Boğaziçi Üniversitesi İnşaat Mühendisliği Öğretim Üyesi Prof. Dr. Semih Tezcan’a göre otomobiller, İstanbulluların sadece yüzde 15’ine ulaşım imkanı sağlamakla birlikte, yolların yüzde 94’ünü işgal ediyor. Tezcan, karayolu tüneli inşasını neden “İstanbul’un ulaşımına yapılabilecek en büyük ihanet” olarak gördüğünü şöyle anlatıyor: “Bir metro trenin bir yönde taşıdığı yolcuyu otomobillerle taşıyabilmek için, peş peşe 16’lık diziler halinde, 46 şeritli bir yola ihtiyaç gösteren 736 otomobillik bir filoya ihtiyaç vardır. Otomobillerle ulaşıma öncelik verirseniz, ne 46 şeritlik bir karayolu bulabilirsiniz, ne de içinde yaşanılacak bir kent.”

Maliyet ne kadar gerçekçi?

Büyükşehir Belediyesi metro inşasının, hem maliyet hem de fiziksel imkanlar açısından imkan dahilinde bulunmadığını savunuyor. Buna göre bir kilometre karayolu tünelinin inşası 10 ile 15 milyon dolar arasında değişirken, metro hattının bir kilometresi 30 milyon dolara çıkıyor.

Öğretim üyeleri, bu maliyetlerin de gerçekleri yansıtmadığı görüşünde. Prof. Dr. Semih Tezcan, iki gidiş, iki geliş dört şeritli bir karayolu tünelinin çapının minimum 17 metre olması gerektiğini ve durumda gerçek maliyetin kilometre başına 15 değil, en az 60 milyon dolar olduğunu belirtiyor. Tezcan, metro tünelinin kilometre başına inşaat maliyetinin, elektromekanik aksam ve istasyonlar hariç 30 milyon dolara çıkacağını belirtiyor.

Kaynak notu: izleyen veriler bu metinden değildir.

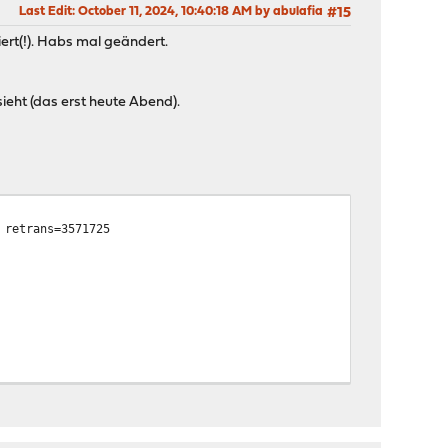
Last Edit
: October 11, 2024, 10:40:18 AM by abulafia
#15
rt(!). Habs mal geändert.
ieht (das erst heute Abend).
 retrans=3571725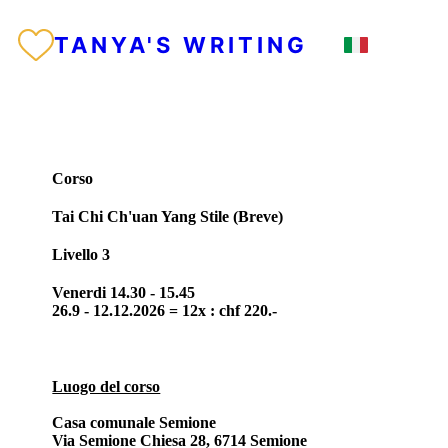
TANYA'S WRITING
Corso
Tai Chi Ch'uan Yang Stile (Breve)
Livello 3
Venerdi 14.30 - 15.45
26.9 - 12.12.2026 = 12x : chf 220.-
Luogo del corso
Casa comunale Semione
Via Semione Chiesa 28, 6714 Semione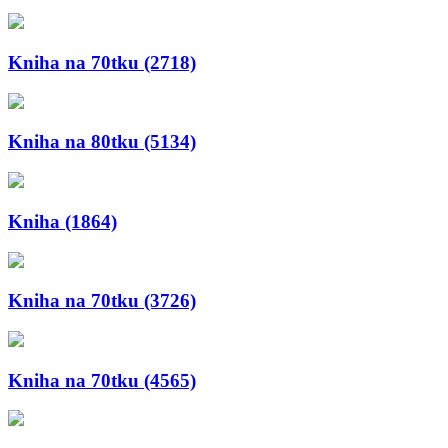
Kniha na 70tku (2718)
Kniha na 80tku (5134)
Kniha (1864)
Kniha na 70tku (3726)
Kniha na 70tku (4565)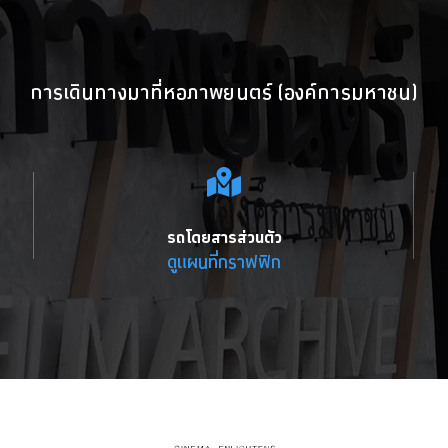
การเดินทางมาที่หอภาพยนตร์ (องค์การมหาชน)
รถโดยสารส่วนตัว
ดูแผนที่กราฟฟิก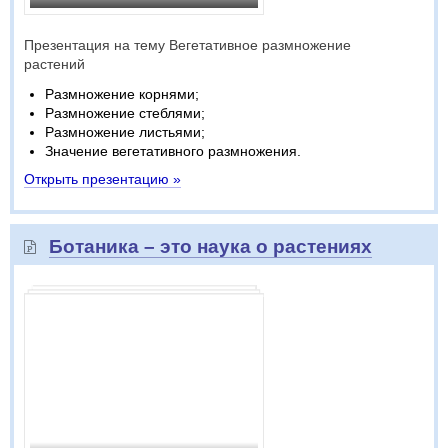
Презентация на тему Вегетативное размножение
растений
Размножение корнями;
Размножение стеблями;
Размножение листьями;
Значение вегетативного размножения.
Открыть презентацию »
Ботаника – это наука о растениях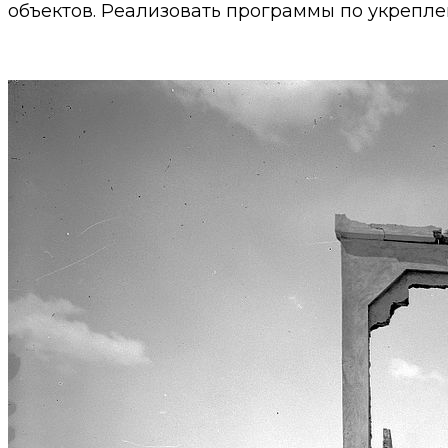
объектов. Реализовать программы по укрепле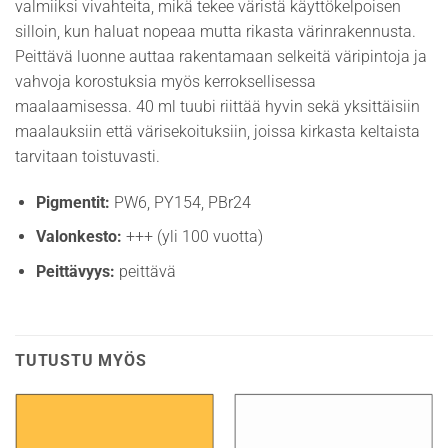
valmiiksi vivahteita, mikä tekee väristä käyttökelpoisen
silloin, kun haluat nopeaa mutta rikasta värinrakennusta.
Peittävä luonne auttaa rakentamaan selkeitä väripintoja ja
vahvoja korostuksia myös kerroksellisessa
maalaamisessa. 40 ml tuubi riittää hyvin sekä yksittäisiin
maalauksiin että värisekoituksiin, joissa kirkasta keltaista
tarvitaan toistuvasti.
Pigmentit:
PW6, PY154, PBr24
Valonkesto:
+++ (yli 100 vuotta)
Peittävyys:
peittävä
TUTUSTU MYÖS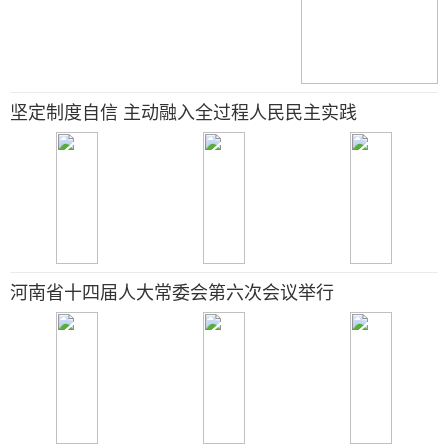
坚定制度自信 主动融入全过程人民民主实践
河南省十四届人大常委会第六次会议举行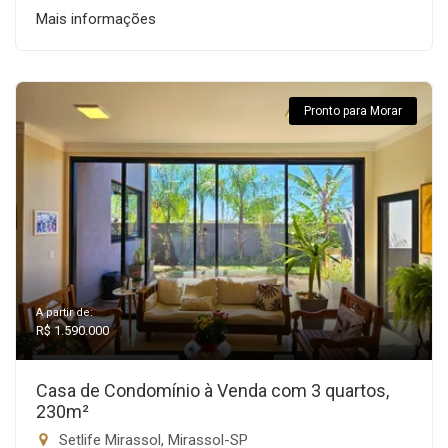
Mais informações
Pronto para Morar
A partir de:
R$ 1.590.000
Casa de Condomínio à Venda com 3 quartos,
230m²
Setlife Mirassol, Mirassol-SP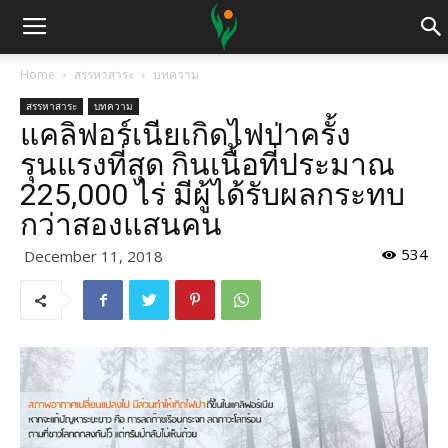
Home
สรรหาสาระ
บทความ
สรรหาสาระ
บทความ
แคลิฟอร์เนียเกิดไฟป่าครั้ง
รุนแรงที่สุด กินเนื้อที่ประมาณ
225,000 ไร่ มีผู้ได้รับผลกระทบ
กว่าสองแสนคน
534
December 11, 2018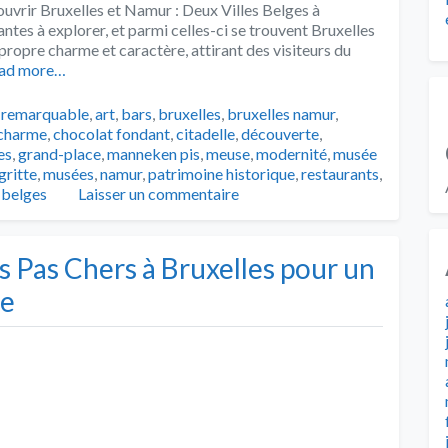
uvrir Bruxelles et Namur : Deux Villes Belges à
ntes à explorer, et parmi celles-ci se trouvent Bruxelles
propre charme et caractère, attirant des visiteurs du
ad more…
e remarquable
,
art
,
bars
,
bruxelles
,
bruxelles namur
,
charme
,
chocolat fondant
,
citadelle
,
découverte
,
es
,
grand-place
,
manneken pis
,
meuse
,
modernité
,
musée
ritte
,
musées
,
namur
,
patrimoine historique
,
restaurants
,
s belges
Laisser un commentaire
 Pas Chers à Bruxelles pour un
le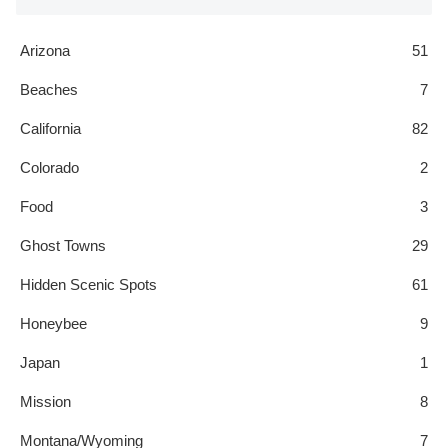
Arizona
51
Beaches
7
California
82
Colorado
2
Food
3
Ghost Towns
29
Hidden Scenic Spots
61
Honeybee
9
Japan
1
Mission
8
Montana/Wyoming
7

Belediyenin toplam 2 milyar dolara mal edeceğini iddia ettiği karayollarının 4 milyar dolardan daha düşük bir miktara tamamlanamayacağı görülüyor. İTÜ Ulaştırma Anabilim Dalı öğretim üyesi Prof. Dr. Haluk Gerçek, arada kilometre başına 10 milyon dolar fark olsa bile, tercihin metrodan yana olması gerektiğini savunuyor. Çünkü karayolundaki bir şeritte saatte 2 bin araç geçebiliyor ve İstanbul’daki otomobillerde ortalama yolcu sayısı 1.7 olduğu için, bir saatte 4 bin yolcu taşınabiliyor. Oysa metro, saatte 70 bin yolcu taşıyarak trafik yoğunluğunda önemli bir rahatlama sağlayabiliyor.

İnşa halindeki karayolu tünellerinin İstanbul trafiğine katkısı pek çok soru barındırıyor. Gelinen noktada tartışma götürmeyen tek şey, karayolu tünellerinin zarar verdiği binalarda yaşayan İstanbulluların canlarının tehlikede olması.